INPUT FOR THIS TASK:
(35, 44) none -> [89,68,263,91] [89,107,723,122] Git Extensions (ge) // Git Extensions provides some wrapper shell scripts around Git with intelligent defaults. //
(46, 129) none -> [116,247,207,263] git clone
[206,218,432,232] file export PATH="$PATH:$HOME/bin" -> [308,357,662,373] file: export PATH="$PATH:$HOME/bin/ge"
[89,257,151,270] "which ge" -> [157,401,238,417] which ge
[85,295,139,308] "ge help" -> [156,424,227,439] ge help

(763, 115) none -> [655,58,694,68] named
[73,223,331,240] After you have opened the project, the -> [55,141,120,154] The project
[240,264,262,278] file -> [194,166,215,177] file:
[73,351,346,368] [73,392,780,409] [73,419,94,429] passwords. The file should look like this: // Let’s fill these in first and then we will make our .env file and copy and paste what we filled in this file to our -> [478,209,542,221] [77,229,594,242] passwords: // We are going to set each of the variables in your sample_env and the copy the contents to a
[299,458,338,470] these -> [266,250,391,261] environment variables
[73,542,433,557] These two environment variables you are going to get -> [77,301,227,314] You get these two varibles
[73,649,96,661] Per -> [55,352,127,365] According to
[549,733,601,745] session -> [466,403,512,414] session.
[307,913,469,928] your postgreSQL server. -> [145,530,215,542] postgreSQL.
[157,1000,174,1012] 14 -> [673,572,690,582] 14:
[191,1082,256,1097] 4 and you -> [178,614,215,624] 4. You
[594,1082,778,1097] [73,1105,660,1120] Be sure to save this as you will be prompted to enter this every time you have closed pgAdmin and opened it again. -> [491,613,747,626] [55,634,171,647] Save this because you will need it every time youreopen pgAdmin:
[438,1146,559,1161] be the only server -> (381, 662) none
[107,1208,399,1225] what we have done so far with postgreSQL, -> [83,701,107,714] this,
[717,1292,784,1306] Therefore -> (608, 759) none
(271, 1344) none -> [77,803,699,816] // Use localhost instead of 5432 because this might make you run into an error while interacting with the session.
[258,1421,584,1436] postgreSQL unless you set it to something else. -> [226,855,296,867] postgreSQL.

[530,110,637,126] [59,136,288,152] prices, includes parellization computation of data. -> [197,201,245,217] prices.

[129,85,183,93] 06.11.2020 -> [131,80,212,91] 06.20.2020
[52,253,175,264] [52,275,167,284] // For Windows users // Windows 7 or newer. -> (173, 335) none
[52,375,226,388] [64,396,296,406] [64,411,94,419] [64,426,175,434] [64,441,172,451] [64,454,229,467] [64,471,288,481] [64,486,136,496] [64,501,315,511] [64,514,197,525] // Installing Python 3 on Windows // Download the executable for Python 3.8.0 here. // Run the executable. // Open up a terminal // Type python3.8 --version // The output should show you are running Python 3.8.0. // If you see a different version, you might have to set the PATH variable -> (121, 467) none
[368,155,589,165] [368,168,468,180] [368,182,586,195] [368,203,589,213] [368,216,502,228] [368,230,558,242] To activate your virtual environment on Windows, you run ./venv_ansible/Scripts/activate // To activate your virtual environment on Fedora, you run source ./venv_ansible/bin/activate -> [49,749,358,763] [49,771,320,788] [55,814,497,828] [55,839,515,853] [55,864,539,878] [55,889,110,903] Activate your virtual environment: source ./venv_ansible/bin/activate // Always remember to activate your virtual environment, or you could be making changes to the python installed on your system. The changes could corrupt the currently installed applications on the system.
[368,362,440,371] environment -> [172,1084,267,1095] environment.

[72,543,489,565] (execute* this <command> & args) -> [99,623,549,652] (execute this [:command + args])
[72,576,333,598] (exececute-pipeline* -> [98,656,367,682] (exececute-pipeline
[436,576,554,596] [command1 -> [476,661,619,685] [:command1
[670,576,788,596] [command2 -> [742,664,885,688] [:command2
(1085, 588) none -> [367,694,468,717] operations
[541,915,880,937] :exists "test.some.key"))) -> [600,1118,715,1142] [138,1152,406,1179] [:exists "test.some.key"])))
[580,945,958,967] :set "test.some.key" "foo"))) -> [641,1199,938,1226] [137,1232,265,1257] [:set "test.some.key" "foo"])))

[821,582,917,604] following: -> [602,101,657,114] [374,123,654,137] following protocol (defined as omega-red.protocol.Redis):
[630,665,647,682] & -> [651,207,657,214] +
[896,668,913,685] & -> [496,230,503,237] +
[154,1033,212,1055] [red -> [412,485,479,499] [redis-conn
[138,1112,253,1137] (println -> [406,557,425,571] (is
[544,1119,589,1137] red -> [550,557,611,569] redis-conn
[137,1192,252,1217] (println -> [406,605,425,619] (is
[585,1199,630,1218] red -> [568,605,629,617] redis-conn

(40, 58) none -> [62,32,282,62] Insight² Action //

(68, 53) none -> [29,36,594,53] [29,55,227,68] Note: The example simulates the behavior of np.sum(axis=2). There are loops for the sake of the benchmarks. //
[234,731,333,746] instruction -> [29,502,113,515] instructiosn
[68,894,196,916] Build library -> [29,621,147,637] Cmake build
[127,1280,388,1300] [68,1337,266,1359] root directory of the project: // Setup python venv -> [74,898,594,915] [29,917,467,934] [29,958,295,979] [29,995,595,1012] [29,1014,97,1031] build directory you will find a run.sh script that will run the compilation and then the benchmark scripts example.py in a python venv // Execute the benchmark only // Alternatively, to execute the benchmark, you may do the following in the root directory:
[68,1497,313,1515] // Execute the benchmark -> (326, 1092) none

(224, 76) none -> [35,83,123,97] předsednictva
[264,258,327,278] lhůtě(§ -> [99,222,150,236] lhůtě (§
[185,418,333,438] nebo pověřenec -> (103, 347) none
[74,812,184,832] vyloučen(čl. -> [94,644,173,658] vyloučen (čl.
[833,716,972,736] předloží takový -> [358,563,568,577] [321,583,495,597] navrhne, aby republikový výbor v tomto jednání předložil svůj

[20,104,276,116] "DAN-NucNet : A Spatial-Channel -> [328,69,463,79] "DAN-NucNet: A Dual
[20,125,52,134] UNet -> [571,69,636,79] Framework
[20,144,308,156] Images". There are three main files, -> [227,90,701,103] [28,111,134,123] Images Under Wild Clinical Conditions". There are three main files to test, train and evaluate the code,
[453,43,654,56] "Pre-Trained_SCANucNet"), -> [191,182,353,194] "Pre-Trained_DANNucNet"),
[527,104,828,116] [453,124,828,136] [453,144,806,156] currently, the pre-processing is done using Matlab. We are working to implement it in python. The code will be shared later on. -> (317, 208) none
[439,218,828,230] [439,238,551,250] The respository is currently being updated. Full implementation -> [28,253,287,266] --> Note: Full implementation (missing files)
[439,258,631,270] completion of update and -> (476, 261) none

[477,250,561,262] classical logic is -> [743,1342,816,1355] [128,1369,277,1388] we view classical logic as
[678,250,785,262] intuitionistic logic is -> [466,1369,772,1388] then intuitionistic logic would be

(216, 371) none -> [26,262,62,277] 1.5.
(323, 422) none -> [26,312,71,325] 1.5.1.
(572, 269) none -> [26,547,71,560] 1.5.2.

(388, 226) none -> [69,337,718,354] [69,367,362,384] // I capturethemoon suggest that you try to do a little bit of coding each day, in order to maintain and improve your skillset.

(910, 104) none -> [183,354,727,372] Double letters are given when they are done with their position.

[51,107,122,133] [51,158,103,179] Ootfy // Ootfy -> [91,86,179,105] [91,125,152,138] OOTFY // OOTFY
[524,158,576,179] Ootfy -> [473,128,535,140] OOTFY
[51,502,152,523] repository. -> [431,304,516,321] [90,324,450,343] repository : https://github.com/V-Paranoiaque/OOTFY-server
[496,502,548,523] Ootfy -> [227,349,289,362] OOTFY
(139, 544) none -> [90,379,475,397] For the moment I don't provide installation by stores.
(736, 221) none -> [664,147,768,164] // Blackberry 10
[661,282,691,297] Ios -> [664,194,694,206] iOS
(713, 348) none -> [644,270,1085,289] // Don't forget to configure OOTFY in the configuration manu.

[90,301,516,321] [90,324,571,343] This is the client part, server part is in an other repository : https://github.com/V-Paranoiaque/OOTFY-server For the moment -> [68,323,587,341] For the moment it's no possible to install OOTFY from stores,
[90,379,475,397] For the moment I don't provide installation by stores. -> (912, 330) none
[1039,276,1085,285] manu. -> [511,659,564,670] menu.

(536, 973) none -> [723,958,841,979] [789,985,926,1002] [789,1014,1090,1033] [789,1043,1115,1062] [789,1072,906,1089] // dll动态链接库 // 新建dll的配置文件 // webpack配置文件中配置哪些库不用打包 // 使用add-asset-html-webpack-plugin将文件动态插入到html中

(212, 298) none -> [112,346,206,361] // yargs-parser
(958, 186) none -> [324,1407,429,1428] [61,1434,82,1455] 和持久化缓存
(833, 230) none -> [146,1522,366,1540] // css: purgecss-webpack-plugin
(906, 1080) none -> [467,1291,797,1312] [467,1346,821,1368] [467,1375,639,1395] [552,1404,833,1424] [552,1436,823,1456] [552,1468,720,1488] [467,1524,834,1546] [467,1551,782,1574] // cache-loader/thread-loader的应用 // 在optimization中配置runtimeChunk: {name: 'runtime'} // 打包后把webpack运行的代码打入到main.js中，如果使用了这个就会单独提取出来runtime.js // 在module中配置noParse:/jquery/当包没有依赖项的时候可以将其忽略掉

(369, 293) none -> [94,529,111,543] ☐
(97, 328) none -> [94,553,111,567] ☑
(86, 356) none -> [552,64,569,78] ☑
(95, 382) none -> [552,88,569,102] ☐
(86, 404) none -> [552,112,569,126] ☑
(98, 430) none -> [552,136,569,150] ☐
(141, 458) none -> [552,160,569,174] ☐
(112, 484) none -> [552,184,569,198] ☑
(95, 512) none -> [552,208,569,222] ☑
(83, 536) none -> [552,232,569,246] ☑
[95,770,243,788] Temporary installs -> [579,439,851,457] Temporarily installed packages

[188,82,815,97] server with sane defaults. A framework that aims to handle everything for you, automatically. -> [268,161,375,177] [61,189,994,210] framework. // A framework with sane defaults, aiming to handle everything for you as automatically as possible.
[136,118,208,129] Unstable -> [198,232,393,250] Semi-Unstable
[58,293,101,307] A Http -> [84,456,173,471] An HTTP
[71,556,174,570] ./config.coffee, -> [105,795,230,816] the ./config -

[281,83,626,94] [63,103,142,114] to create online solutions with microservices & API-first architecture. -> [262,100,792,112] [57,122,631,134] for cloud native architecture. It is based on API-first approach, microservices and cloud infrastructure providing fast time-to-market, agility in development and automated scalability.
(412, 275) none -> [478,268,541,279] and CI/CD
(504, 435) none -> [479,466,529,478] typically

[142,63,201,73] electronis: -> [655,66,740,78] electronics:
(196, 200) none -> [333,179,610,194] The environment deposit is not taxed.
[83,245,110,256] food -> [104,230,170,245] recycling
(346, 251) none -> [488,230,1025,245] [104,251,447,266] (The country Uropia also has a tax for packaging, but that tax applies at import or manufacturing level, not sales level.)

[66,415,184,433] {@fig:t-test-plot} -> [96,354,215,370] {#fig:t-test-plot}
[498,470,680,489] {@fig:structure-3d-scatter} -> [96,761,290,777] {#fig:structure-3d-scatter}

DIRECTIONS FOR THIS TASK:
Among the entries above, copy exactly only the lines starting with the one containing "(224, 76) none" and going through the one containing "main files, ->", both ends included.

EXERCISE ANSWER:
(224, 76) none -> [35,83,123,97] předsednictva
[264,258,327,278] lhůtě(§ -> [99,222,150,236] lhůtě (§
[185,418,333,438] nebo pověřenec -> (103, 347) none
[74,812,184,832] vyloučen(čl. -> [94,644,173,658] vyloučen (čl.
[833,716,972,736] předloží takový -> [358,563,568,577] [321,583,495,597] navrhne, aby republikový výbor v tomto jednání předložil svůj

[20,104,276,116] "DAN-NucNet : A Spatial-Channel -> [328,69,463,79] "DAN-NucNet: A Dual
[20,125,52,134] UNet -> [571,69,636,79] Framework
[20,144,308,156] Images". There are three main files, -> [227,90,701,103] [28,111,134,123] Images Under Wild Clinical Conditions". There are three main files to test, train and evaluate the code,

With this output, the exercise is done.